Grandpa pops in with pop tabs;br; to help Ronald McDonald House
Published 12:00 am Monday, June 12, 2000
Cody and Colten Grandy came all the way from Montana to help the Ronald McDonald House of Rochester.
Monday, June 12, 2000
Cody and Colten Grandy came all the way from Montana to help the Ronald McDonald House of Rochester.
They brought with them their share of 57,500 soda can tabs for recycling.
Their grandfather, Ron Peters, furnished the rest.
At least, that’s what the grandfather would like everyone to believe. Actually, he contributed most of them.
Cody, 4, and Colten, 2, are sons of Rhonda Grandy, daughter of Ron and Lois Peters, 713 Second Ave. NE, Austin.
The Grandy family lives in Helena, Mont., and is visiting their Austin relatives this week.
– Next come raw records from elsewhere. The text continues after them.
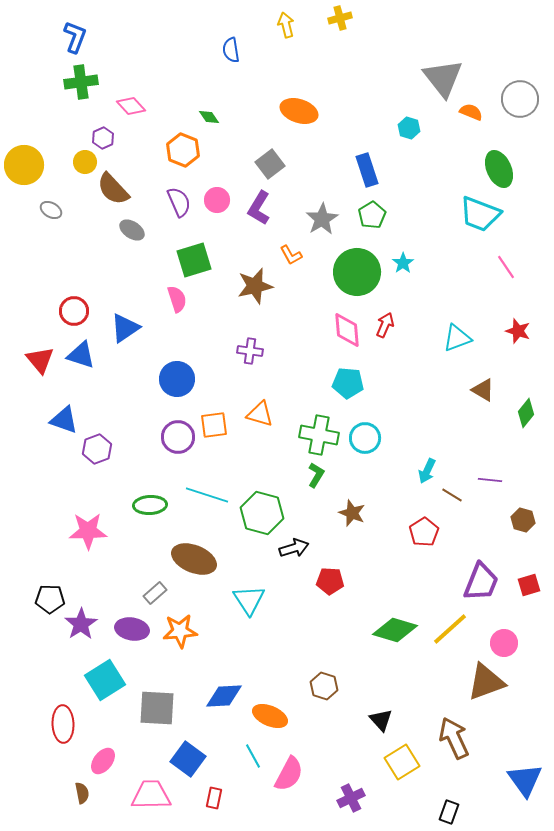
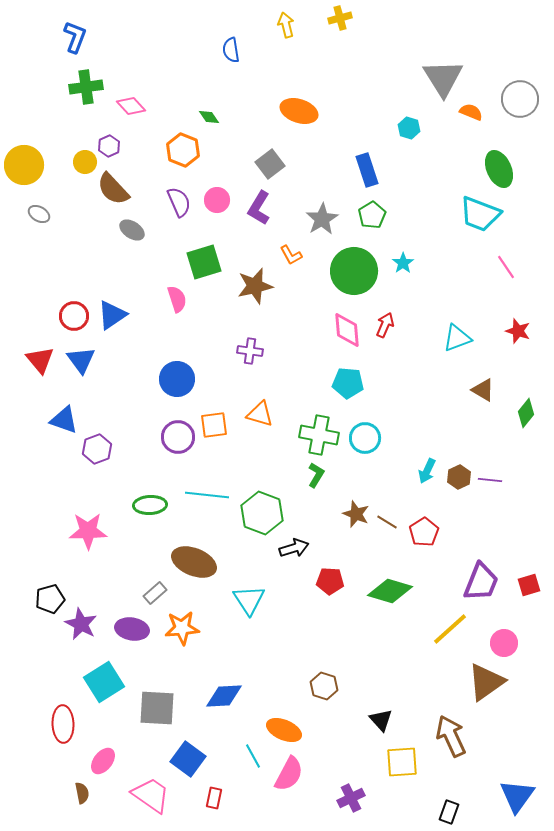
gray triangle at (443, 78): rotated 6 degrees clockwise
green cross at (81, 82): moved 5 px right, 5 px down
purple hexagon at (103, 138): moved 6 px right, 8 px down
gray ellipse at (51, 210): moved 12 px left, 4 px down
green square at (194, 260): moved 10 px right, 2 px down
green circle at (357, 272): moved 3 px left, 1 px up
red circle at (74, 311): moved 5 px down
blue triangle at (125, 328): moved 13 px left, 13 px up
blue triangle at (81, 355): moved 5 px down; rotated 36 degrees clockwise
cyan line at (207, 495): rotated 12 degrees counterclockwise
brown line at (452, 495): moved 65 px left, 27 px down
green hexagon at (262, 513): rotated 6 degrees clockwise
brown star at (352, 513): moved 4 px right, 1 px down
brown hexagon at (523, 520): moved 64 px left, 43 px up; rotated 20 degrees clockwise
brown ellipse at (194, 559): moved 3 px down
black pentagon at (50, 599): rotated 16 degrees counterclockwise
purple star at (81, 624): rotated 12 degrees counterclockwise
green diamond at (395, 630): moved 5 px left, 39 px up
orange star at (180, 631): moved 2 px right, 3 px up
cyan square at (105, 680): moved 1 px left, 2 px down
brown triangle at (486, 682): rotated 15 degrees counterclockwise
orange ellipse at (270, 716): moved 14 px right, 14 px down
brown arrow at (454, 738): moved 3 px left, 2 px up
yellow square at (402, 762): rotated 28 degrees clockwise
blue triangle at (525, 780): moved 8 px left, 16 px down; rotated 12 degrees clockwise
pink trapezoid at (151, 795): rotated 36 degrees clockwise
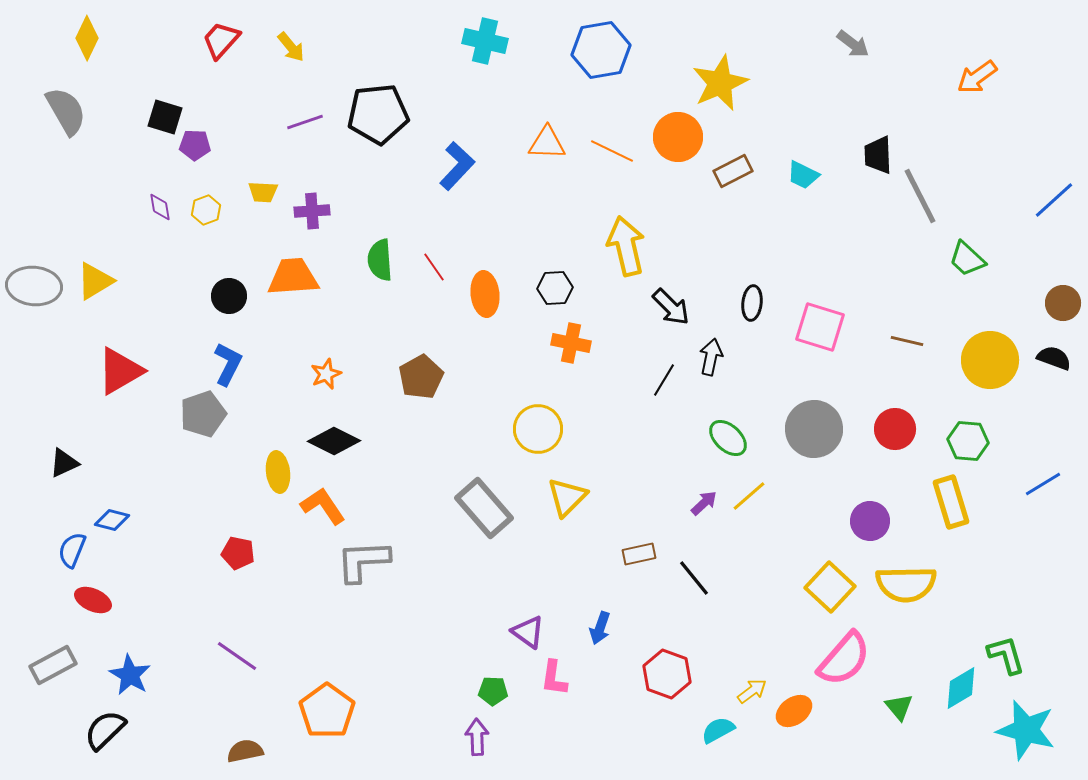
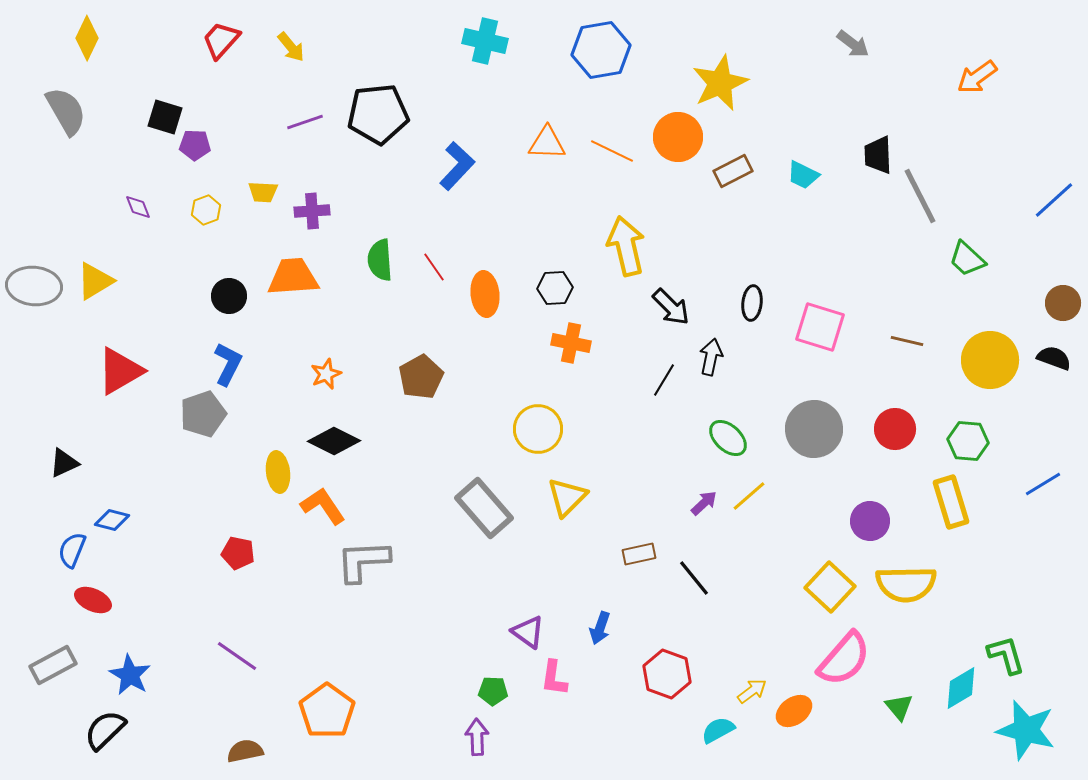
purple diamond at (160, 207): moved 22 px left; rotated 12 degrees counterclockwise
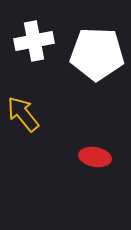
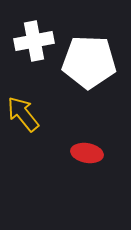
white pentagon: moved 8 px left, 8 px down
red ellipse: moved 8 px left, 4 px up
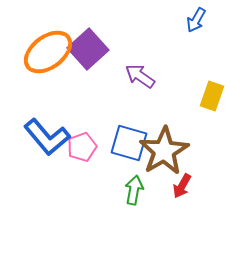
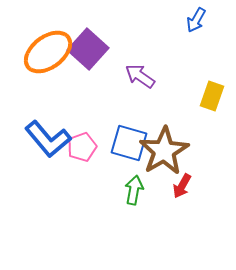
purple square: rotated 6 degrees counterclockwise
blue L-shape: moved 1 px right, 2 px down
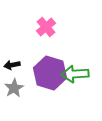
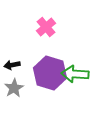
green arrow: rotated 8 degrees clockwise
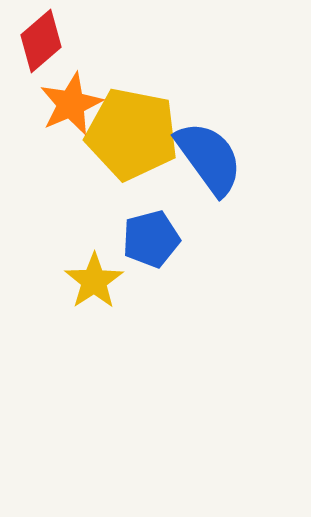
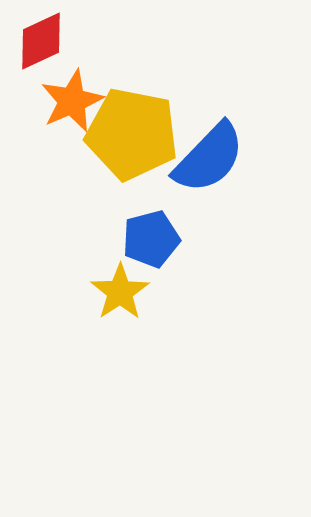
red diamond: rotated 16 degrees clockwise
orange star: moved 1 px right, 3 px up
blue semicircle: rotated 80 degrees clockwise
yellow star: moved 26 px right, 11 px down
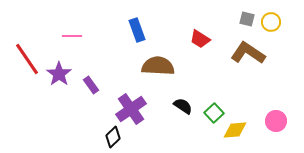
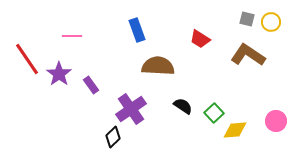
brown L-shape: moved 2 px down
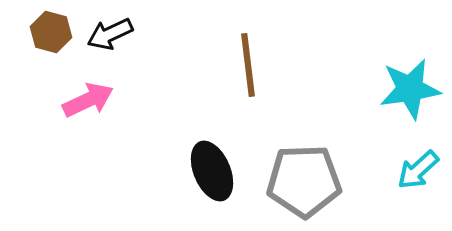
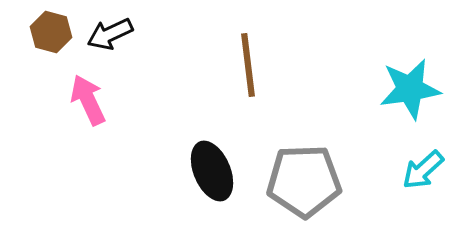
pink arrow: rotated 90 degrees counterclockwise
cyan arrow: moved 5 px right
Ron Peters is a retired former longtime Mower County Sheriff’s Department deputy.
He challenged his grandsons to save their pop tabs and the boys responded.
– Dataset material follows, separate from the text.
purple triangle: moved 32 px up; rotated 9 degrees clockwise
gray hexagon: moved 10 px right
"Their favorite pop is Grape Crush," the grandfather said.
But as to how many the boys actually collected of the 57,500 total, their grandfather gave himself away when he said, "We’ve been collecting pop tabs for seven or eight years."
The boys are, of course, only 4 and 2 1/2 years old.
But a little fibbing doesn’t matter, when the grandsons are learning a good habit from their grandfather, according to their mother.
"They’re learning how to recycle and to help the Ronald McDonald’s House charity," she said.
On Wednesday, grandfather and grandsons assembled 23 3-pound coffee cans full of pop tabs and delivered them to the McDonald’s Restaurant in Austin for delivery to the Rochester facility, where parents of ill children visiting a hospital can stay free during their child’s convalescence.
According to staff at the Ronald McDonald House of Rochester, one million pop tabs is 16 miles long, or enough pop tabs to stretch from the Minnesota Zoo to the state Capitol in St. Paul.
One million pop tabs can fit into 10 25-gallon garbage bags and weighs about the same as 16 50-pound third-graders.
When recycled, a million pop tabs will provide a night’s lodging for 30 families at the Ronald McDonald House of Rochester.
According to the grandparents and the boy’s mother, the children now immediately snap off a pop tab and save it whenever they drink a soda.
"I just thought it was a good habit for them to get into this early in their lives," the grandfather said.
But collecting pop tabs is nothing new for Peters.
"We collected 20,000 and gave them to a niece of mine in Iowa," he said.
Saving pop tabs for recycling obviously has become a Peters family tradition.